Cuando alcancé la cima, una pequeña capilla hecha enteramente de madera presidía y ocupaba la totalidad del espacio edificable. De su interior provenía un murmullo de voces. Entré, había gente sentada y gente de pie, pero lo que más me llamó la atención fue que no vi ninguna chaqueta de paja, todos parecíamos ser foráneos.
Por mi espalda, que había sido el último en llegar, aparecieron un joven y una anciana, calva, con horribles cicatrices como de quemaduras, y demasiado mayor, pensé, para haber subido la pendiente por su cuenta, incluso con la ayuda del chaval. El joven nos hizo avanzar hasta sentarnos en unos bancos de madera, y justo después se fue por la puerta y la cerró con dos golpes secos que me helaron la sangre. La señora alcanzó un ramillete de hierbas y lo prendió con el fuego de una vela, luego recorrió el pasillo central y los lados, asegurándose de que el humo nos llegaba bien a todos. Al inhalar aquello, que me recordaba al amargor del té, comencé a sentir las piernas entumecidas, las manos se me agarrotaron y una rigidez arbórea me recorrió el espinazo, impidiéndome mover más que los ojos.
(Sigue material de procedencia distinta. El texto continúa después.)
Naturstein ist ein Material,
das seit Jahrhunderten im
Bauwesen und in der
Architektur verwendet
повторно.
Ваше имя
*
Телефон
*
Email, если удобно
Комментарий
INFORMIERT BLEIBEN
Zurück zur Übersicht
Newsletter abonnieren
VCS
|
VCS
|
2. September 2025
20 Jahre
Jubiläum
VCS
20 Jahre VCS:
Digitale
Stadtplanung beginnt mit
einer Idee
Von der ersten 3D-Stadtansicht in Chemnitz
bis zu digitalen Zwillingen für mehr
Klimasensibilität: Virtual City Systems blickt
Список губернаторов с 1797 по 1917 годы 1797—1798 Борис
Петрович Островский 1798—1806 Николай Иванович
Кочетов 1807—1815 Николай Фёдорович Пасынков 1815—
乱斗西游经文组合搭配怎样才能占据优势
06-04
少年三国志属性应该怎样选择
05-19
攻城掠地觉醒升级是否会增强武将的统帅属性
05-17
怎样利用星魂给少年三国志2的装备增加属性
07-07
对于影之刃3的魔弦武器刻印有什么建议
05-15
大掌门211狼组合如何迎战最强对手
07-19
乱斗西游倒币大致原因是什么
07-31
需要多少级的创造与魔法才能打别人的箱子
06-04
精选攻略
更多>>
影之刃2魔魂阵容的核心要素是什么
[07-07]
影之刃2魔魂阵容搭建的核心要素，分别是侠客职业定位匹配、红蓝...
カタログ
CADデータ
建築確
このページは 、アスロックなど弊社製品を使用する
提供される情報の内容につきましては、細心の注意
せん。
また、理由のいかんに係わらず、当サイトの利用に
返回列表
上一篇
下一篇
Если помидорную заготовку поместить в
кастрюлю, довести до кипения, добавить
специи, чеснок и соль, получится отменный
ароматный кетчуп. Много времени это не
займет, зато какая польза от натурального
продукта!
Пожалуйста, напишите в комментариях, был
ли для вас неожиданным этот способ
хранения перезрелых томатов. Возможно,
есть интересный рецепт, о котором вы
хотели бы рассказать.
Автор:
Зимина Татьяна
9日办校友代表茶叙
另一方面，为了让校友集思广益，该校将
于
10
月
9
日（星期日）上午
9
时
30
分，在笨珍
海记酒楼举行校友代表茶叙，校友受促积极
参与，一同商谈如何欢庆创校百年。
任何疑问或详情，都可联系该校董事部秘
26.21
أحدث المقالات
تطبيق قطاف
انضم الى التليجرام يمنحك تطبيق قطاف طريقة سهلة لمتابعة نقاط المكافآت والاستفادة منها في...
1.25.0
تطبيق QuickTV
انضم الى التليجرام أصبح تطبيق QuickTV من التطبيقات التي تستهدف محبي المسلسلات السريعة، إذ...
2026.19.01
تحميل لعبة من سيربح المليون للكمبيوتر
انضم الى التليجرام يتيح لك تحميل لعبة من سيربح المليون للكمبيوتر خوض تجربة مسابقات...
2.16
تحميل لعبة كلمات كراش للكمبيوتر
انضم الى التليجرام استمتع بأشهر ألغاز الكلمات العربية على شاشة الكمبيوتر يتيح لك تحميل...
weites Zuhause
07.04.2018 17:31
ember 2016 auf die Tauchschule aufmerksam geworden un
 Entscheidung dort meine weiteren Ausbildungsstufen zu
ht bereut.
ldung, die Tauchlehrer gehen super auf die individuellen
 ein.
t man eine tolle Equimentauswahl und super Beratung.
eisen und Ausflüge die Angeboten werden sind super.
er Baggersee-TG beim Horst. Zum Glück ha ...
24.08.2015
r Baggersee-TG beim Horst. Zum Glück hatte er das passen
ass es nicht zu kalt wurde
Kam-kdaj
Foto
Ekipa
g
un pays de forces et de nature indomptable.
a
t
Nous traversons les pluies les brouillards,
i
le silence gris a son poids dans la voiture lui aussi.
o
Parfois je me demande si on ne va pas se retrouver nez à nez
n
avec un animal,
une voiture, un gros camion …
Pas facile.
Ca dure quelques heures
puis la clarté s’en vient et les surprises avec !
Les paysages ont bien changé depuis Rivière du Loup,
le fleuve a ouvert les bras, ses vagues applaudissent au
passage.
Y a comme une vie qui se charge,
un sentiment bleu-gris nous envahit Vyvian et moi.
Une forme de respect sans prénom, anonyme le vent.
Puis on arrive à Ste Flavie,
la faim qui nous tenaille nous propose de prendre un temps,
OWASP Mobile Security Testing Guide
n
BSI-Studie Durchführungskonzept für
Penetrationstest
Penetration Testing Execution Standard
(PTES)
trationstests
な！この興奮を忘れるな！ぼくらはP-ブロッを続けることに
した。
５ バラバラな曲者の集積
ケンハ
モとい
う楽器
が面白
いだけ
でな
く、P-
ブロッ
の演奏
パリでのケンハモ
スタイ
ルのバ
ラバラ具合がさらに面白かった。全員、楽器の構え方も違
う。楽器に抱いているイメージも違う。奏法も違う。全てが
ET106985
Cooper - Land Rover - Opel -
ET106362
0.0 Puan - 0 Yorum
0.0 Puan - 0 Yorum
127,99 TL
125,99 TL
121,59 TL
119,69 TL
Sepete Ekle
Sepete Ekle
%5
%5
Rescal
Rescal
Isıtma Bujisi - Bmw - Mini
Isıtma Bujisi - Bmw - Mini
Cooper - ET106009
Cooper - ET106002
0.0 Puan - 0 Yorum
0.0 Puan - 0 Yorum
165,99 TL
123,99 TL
La señora alzó los brazos y dijo: «Oh, madre, acepta nuestra carne y nutre el sagrado jardín con sus cenizas. Muéstranos, ¡muéstranos!». Y con el ramillete de hierbas prendió fuego a la paja de los laterales de la capilla y, una vez hecho, volvió a subir al estrado, nos miró y se prendió fuego a las prendas.
Me desperté con un el cuerpo vendado en su totalidad y la voz de mi amiga, emocionada, que me decía: «salve, Iño», mientras me agarraba con fuerza la mano y un clamor sordo se extendía sin fin hasta que perdí el conocimiento.